** REQUIREMENT **
Every line from the one containing "files. This is" to the one containing "The TypeScript files are" in the records below, both included, must be set down exactly, and no other line.

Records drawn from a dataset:
*** Block opens ***
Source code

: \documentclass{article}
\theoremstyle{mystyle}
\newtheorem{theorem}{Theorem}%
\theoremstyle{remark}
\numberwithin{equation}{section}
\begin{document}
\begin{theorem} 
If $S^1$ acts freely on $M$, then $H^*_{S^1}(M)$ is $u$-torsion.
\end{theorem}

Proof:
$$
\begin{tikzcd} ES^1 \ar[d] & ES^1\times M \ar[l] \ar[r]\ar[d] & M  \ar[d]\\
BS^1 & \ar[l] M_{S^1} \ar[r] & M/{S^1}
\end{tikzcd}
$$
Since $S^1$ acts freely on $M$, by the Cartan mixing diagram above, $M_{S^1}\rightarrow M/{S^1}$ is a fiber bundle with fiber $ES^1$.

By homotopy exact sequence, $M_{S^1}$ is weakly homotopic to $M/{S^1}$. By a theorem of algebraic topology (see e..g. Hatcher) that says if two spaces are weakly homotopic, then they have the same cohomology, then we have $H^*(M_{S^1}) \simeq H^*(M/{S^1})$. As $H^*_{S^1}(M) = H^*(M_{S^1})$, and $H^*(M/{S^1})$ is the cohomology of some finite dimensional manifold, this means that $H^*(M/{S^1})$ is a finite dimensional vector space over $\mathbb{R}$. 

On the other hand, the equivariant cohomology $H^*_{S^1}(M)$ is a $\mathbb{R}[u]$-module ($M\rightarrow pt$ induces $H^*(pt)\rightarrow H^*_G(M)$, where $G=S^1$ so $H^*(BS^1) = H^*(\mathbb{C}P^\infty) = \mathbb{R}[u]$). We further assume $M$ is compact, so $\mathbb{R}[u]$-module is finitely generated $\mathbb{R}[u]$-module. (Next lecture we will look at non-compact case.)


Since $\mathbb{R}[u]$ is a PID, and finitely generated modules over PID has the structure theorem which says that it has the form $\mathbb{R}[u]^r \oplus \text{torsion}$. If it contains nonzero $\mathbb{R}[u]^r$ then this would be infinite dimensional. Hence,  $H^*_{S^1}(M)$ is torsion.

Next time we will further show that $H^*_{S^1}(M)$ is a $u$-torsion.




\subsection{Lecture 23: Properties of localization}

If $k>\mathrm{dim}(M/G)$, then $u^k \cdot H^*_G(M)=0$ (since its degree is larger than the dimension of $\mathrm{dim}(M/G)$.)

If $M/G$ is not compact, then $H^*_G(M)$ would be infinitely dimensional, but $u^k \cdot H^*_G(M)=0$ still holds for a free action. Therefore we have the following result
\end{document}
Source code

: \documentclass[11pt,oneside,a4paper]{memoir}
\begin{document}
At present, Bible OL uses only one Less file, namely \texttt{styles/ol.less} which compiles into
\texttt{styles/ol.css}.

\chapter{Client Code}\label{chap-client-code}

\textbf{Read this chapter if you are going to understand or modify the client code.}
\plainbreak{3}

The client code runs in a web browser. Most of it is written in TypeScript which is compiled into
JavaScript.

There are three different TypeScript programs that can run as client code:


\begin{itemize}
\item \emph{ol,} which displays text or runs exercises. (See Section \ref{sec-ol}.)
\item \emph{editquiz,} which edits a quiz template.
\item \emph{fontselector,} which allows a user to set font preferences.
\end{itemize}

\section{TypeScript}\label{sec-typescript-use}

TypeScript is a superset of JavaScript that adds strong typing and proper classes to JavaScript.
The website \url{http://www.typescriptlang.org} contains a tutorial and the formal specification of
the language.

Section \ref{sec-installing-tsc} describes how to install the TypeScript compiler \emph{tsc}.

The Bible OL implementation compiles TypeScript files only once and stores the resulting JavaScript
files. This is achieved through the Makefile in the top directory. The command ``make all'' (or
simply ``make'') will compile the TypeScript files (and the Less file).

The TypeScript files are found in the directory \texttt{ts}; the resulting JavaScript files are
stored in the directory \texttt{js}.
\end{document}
*** Block closes ***
** ANSWER TO THIS EXERCISE **
files. This is achieved through the Makefile in the top directory. The command ``make all'' (or
simply ``make'') will compile the TypeScript files (and the Less file).

The TypeScript files are found in the directory \texttt{ts}; the resulting JavaScript files are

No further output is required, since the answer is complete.